*EXERCISE INSTRUCTIONS*
Among the entries below, how many lines hold the word "Botswana"? Reply with the number only.

______________________________

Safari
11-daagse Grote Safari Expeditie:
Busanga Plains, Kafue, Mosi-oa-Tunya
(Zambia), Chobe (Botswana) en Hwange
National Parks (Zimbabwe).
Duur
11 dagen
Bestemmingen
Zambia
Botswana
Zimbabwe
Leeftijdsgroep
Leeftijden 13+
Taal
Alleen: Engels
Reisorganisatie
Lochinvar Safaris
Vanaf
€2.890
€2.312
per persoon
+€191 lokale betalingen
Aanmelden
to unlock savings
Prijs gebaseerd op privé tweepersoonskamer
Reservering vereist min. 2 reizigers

______________________________

*WRITTEN ANSWER*
2